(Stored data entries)

____

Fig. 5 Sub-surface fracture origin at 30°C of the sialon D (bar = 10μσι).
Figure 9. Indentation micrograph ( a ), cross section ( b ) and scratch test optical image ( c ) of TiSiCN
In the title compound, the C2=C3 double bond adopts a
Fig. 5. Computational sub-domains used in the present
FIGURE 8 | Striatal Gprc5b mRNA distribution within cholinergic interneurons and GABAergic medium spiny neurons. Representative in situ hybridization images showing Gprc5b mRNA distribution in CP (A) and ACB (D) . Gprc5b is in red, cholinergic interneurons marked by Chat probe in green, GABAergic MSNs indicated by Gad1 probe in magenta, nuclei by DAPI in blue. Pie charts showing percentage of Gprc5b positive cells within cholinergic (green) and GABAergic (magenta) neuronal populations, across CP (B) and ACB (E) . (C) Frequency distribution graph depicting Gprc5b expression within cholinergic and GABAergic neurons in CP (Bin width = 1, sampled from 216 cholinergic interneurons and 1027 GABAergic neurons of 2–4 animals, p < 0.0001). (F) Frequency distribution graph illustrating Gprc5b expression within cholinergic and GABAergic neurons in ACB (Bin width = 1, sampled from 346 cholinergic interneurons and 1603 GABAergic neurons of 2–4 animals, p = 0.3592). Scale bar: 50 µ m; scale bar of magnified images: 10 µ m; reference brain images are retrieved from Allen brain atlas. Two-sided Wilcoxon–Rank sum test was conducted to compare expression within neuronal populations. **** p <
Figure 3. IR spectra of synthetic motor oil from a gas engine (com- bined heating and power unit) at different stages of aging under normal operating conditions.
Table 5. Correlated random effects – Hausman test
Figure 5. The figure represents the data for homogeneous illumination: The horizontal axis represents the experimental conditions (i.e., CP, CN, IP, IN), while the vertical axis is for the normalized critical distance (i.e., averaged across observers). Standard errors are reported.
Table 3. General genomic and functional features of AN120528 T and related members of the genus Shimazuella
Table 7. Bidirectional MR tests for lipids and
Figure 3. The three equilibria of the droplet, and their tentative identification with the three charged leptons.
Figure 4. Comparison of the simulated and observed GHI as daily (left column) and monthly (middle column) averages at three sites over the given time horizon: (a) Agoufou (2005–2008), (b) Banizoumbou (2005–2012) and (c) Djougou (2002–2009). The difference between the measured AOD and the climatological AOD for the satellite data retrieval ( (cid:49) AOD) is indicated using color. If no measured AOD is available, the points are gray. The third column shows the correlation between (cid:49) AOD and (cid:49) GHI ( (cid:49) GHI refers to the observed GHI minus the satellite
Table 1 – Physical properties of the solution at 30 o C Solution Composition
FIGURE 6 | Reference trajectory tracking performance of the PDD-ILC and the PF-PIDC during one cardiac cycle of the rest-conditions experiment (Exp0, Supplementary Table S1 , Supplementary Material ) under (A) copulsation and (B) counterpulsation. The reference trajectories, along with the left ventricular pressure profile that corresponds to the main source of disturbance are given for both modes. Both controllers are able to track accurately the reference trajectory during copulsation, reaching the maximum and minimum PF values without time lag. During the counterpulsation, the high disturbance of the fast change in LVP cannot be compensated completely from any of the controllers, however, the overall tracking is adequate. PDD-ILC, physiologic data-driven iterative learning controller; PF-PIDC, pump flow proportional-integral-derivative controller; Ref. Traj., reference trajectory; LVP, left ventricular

____

▶ [WORK ORDER] Copy out each record word for word.

▶ [ANSWER SPACE]
Fig. 5 Sub-surface fracture origin at 30°C of the sialon D (bar = 10μσι).
Figure 9. Indentation micrograph ( a ), cross section ( b ) and scratch test optical image ( c ) of TiSiCN
In the title compound, the C2=C3 double bond adopts a
Fig. 5. Computational sub-domains used in the present
FIGURE 8 | Striatal Gprc5b mRNA distribution within cholinergic interneurons and GABAergic medium spiny neurons. Representative in situ hybridization images showing Gprc5b mRNA distribution in CP (A) and ACB (D) . Gprc5b is in red, cholinergic interneurons marked by Chat probe in green, GABAergic MSNs indicated by Gad1 probe in magenta, nuclei by DAPI in blue. Pie charts showing percentage of Gprc5b positive cells within cholinergic (green) and GABAergic (magenta) neuronal populations, across CP (B) and ACB (E) . (C) Frequency distribution graph depicting Gprc5b expression within cholinergic and GABAergic neurons in CP (Bin width = 1, sampled from 216 cholinergic interneurons and 1027 GABAergic neurons of 2–4 animals, p < 0.0001). (F) Frequency distribution graph illustrating Gprc5b expression within cholinergic and GABAergic neurons in ACB (Bin width = 1, sampled from 346 cholinergic interneurons and 1603 GABAergic neurons of 2–4 animals, p = 0.3592). Scale bar: 50 µ m; scale bar of magnified images: 10 µ m; reference brain images are retrieved from Allen brain atlas. Two-sided Wilcoxon–Rank sum test was conducted to compare expression within neuronal populations. **** p <
Figure 3. IR spectra of synthetic motor oil from a gas engine (com- bined heating and power unit) at different stages of aging under normal operating conditions.
Table 5. Correlated random effects – Hausman test
Figure 5. The figure represents the data for homogeneous illumination: The horizontal axis represents the experimental conditions (i.e., CP, CN, IP, IN), while the vertical axis is for the normalized critical distance (i.e., averaged across observers). Standard errors are reported.
Table 3. General genomic and functional features of AN120528 T and related members of the genus Shimazuella
Table 7. Bidirectional MR tests for lipids and
Figure 3. The three equilibria of the droplet, and their tentative identification with the three charged leptons.
Figure 4. Comparison of the simulated and observed GHI as daily (left column) and monthly (middle column) averages at three sites over the given time horizon: (a) Agoufou (2005–2008), (b) Banizoumbou (2005–2012) and (c) Djougou (2002–2009). The difference between the measured AOD and the climatological AOD for the satellite data retrieval ( (cid:49) AOD) is indicated using color. If no measured AOD is available, the points are gray. The third column shows the correlation between (cid:49) AOD and (cid:49) GHI ( (cid:49) GHI refers to the observed GHI minus the satellite
Table 1 – Physical properties of the solution at 30 o C Solution Composition
FIGURE 6 | Reference trajectory tracking performance of the PDD-ILC and the PF-PIDC during one cardiac cycle of the rest-conditions experiment (Exp0, Supplementary Table S1 , Supplementary Material ) under (A) copulsation and (B) counterpulsation. The reference trajectories, along with the left ventricular pressure profile that corresponds to the main source of disturbance are given for both modes. Both controllers are able to track accurately the reference trajectory during copulsation, reaching the maximum and minimum PF values without time lag. During the counterpulsation, the high disturbance of the fast change in LVP cannot be compensated completely from any of the controllers, however, the overall tracking is adequate. PDD-ILC, physiologic data-driven iterative learning controller; PF-PIDC, pump flow proportional-integral-derivative controller; Ref. Traj., reference trajectory; LVP, left ventricular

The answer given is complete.